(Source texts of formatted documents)
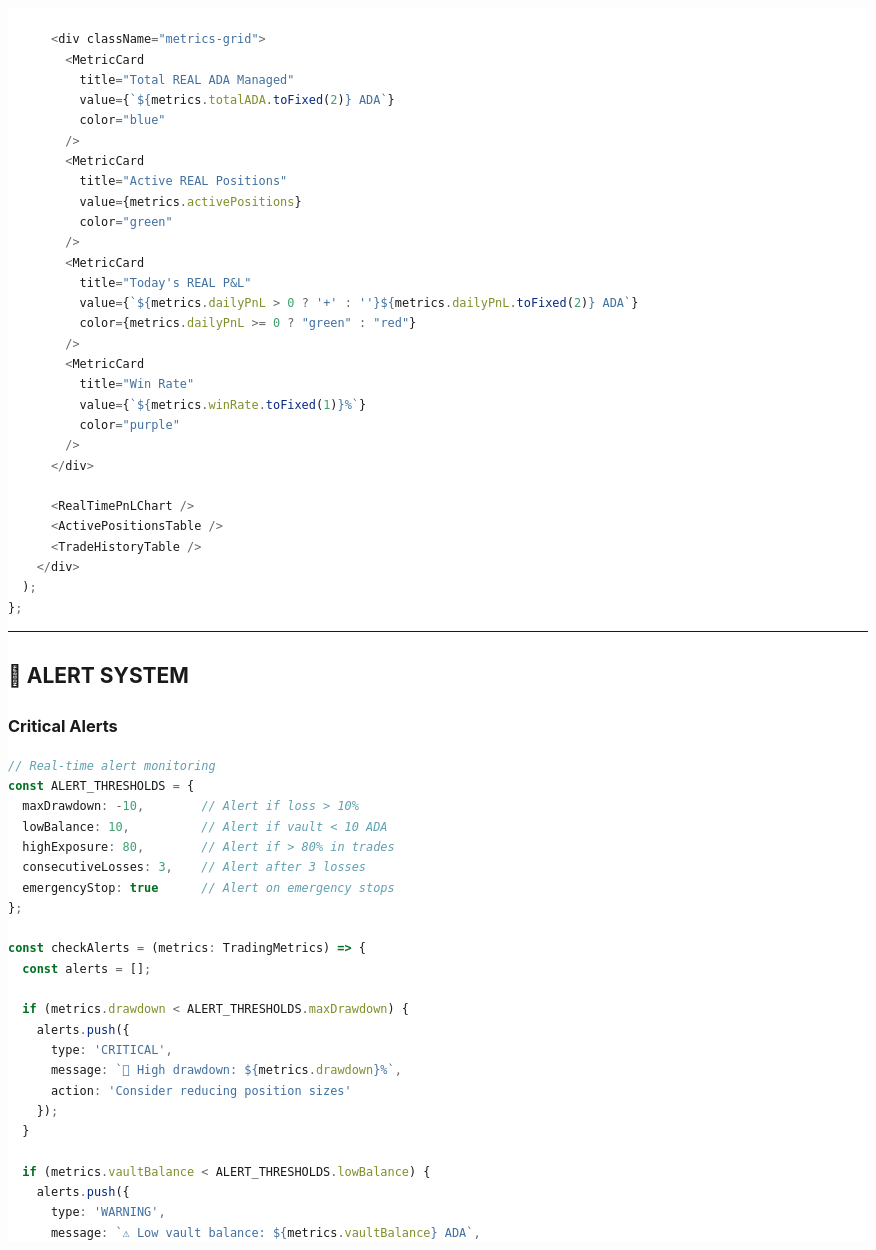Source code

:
 ```typescript
      
      <div className="metrics-grid">
        <MetricCard 
          title="Total REAL ADA Managed"
          value={`${metrics.totalADA.toFixed(2)} ADA`}
          color="blue"
        />
        <MetricCard 
          title="Active REAL Positions"
          value={metrics.activePositions}
          color="green"
        />
        <MetricCard 
          title="Today's REAL P&L"
          value={`${metrics.dailyPnL > 0 ? '+' : ''}${metrics.dailyPnL.toFixed(2)} ADA`}
          color={metrics.dailyPnL >= 0 ? "green" : "red"}
        />
        <MetricCard 
          title="Win Rate"
          value={`${metrics.winRate.toFixed(1)}%`}
          color="purple"
        />
      </div>
      
      <RealTimePnLChart />
      <ActivePositionsTable />
      <TradeHistoryTable />
    </div>
  );
};
```

---

## 🚨 **ALERT SYSTEM**

### **Critical Alerts**
```typescript
// Real-time alert monitoring
const ALERT_THRESHOLDS = {
  maxDrawdown: -10,        // Alert if loss > 10%
  lowBalance: 10,          // Alert if vault < 10 ADA
  highExposure: 80,        // Alert if > 80% in trades
  consecutiveLosses: 3,    // Alert after 3 losses
  emergencyStop: true      // Alert on emergency stops
};

const checkAlerts = (metrics: TradingMetrics) => {
  const alerts = [];
  
  if (metrics.drawdown < ALERT_THRESHOLDS.maxDrawdown) {
    alerts.push({
      type: 'CRITICAL',
      message: `🚨 High drawdown: ${metrics.drawdown}%`,
      action: 'Consider reducing position sizes'
    });
  }
  
  if (metrics.vaultBalance < ALERT_THRESHOLDS.lowBalance) {
    alerts.push({
      type: 'WARNING',
      message: `⚠️ Low vault balance: ${metrics.vaultBalance} ADA`,
```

- TASK GOAL: The answer must consist of each line in the entries above that includes "title".

- TASK RESULT:
          title="Total REAL ADA Managed"
          title="Active REAL Positions"
          title="Today's REAL P&L"
          title="Win Rate"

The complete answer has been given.